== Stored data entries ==

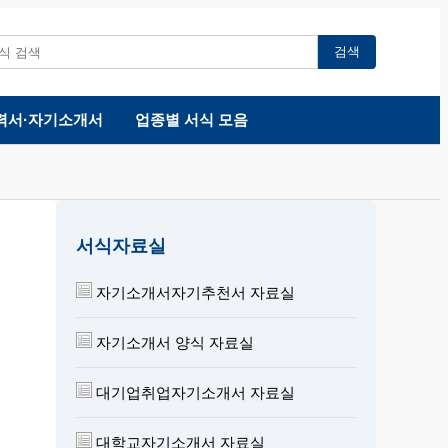
검색
력서·자기소개서
업종별 서식 모음
서식자료실
자기소개서자기추천서 자료실
자기소개서 양식 자료실
대기업취업자기소개서 자료실
대학교자기소개서 자료실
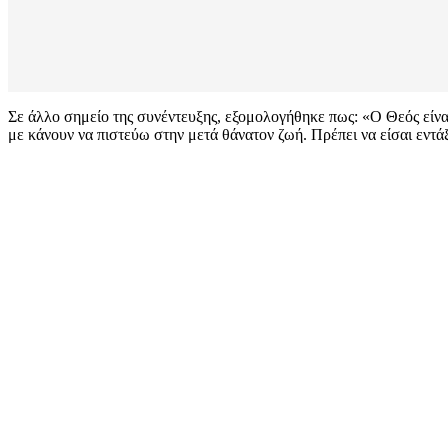
Σε άλλο σημείο της συνέντευξης, εξομολογήθηκε πως: «Ο Θεός είν
με κάνουν να πιστεύω στην μετά θάνατον ζωή. Πρέπει να είσαι εντάξε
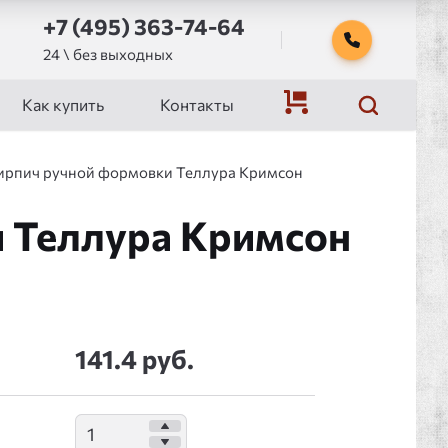
+7 (495) 363-74-64
24 \ без выходных
Как купить
Контакты
ирпич ручной формовки Теллура Кримсон
 Теллура Кримсон
141.4 руб.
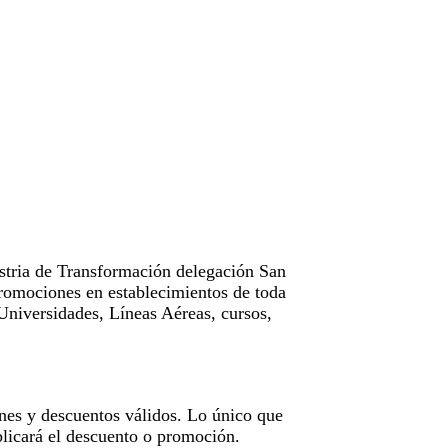
tria de Transformación delegación San
omociones en establecimientos de toda
Universidades, Líneas Aéreas, cursos,
nes y descuentos válidos. Lo único que
licará el descuento o promoción.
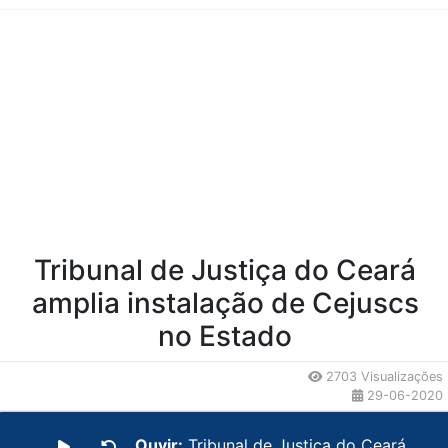
Conteúdo da Notícia
Tribunal de Justiça do Ceará
amplia instalação de Cejuscs
no Estado
2703 Visualizações
29-06-2020
Ouvir:
Tribunal de Justiça do Ceará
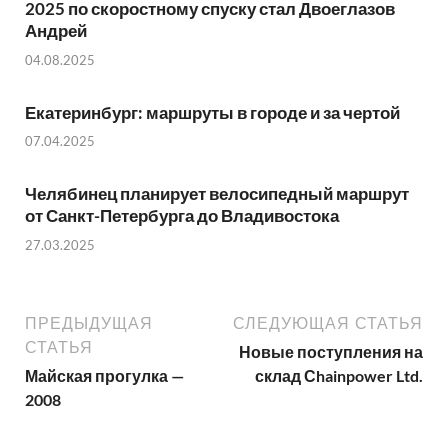
2025 по скоростному спуску стал Двоеглазов
Андрей
04.08.2025
Екатеринбург: маршруты в городе и за чертой
07.04.2025
Челябинец планирует велосипедный маршрут
от Санкт-Петербурга до Владивостока
27.03.2025
ПРЕДЫДУЩАЯ
СЛЕДУЮЩАЯ СТАТЬЯ
СТАТЬЯ
Новые поступления на
Майская прогулка —
склад Сhainpower Ltd.
2008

== Work required ==
Keep the pictures out, and write out the rest of the data above word for word.

== Task output ==
검색
력서·자기소개서
업종별 서식 모음
서식자료실
자기소개서자기추천서 자료실
자기소개서 양식 자료실
대기업취업자기소개서 자료실
대학교자기소개서 자료실
Σε άλλο σημείο της συνέντευξης, εξομολογήθηκε πως: «Ο Θεός είν
με κάνουν να πιστεύω στην μετά θάνατον ζωή. Πρέπει να είσαι εντάξε
+7 (495) 363-74-64
24 \ без выходных
Как купить
Контакты
ирпич ручной формовки Теллура Кримсон
 Теллура Кримсон
141.4 руб.
tria de Transformación delegación San
omociones en establecimientos de toda
Universidades, Líneas Aéreas, cursos,
nes y descuentos válidos. Lo único que
licará el descuento o promoción.
Conteúdo da Notícia
Tribunal de Justiça do Ceará
amplia instalação de Cejuscs
no Estado
2703 Visualizações
29-06-2020
Ouvir:
Tribunal de Justiça do Ceará
2025 по скоростному спуску стал Двоеглазов
Андрей
04.08.2025
Екатеринбург: маршруты в городе и за чертой
07.04.2025
Челябинец планирует велосипедный маршрут
от Санкт-Петербурга до Владивостока
27.03.2025
ПРЕДЫДУЩАЯ
СЛЕДУЮЩАЯ СТАТЬЯ
СТАТЬЯ
Новые поступления на
Майская прогулка —
склад Сhainpower Ltd.
2008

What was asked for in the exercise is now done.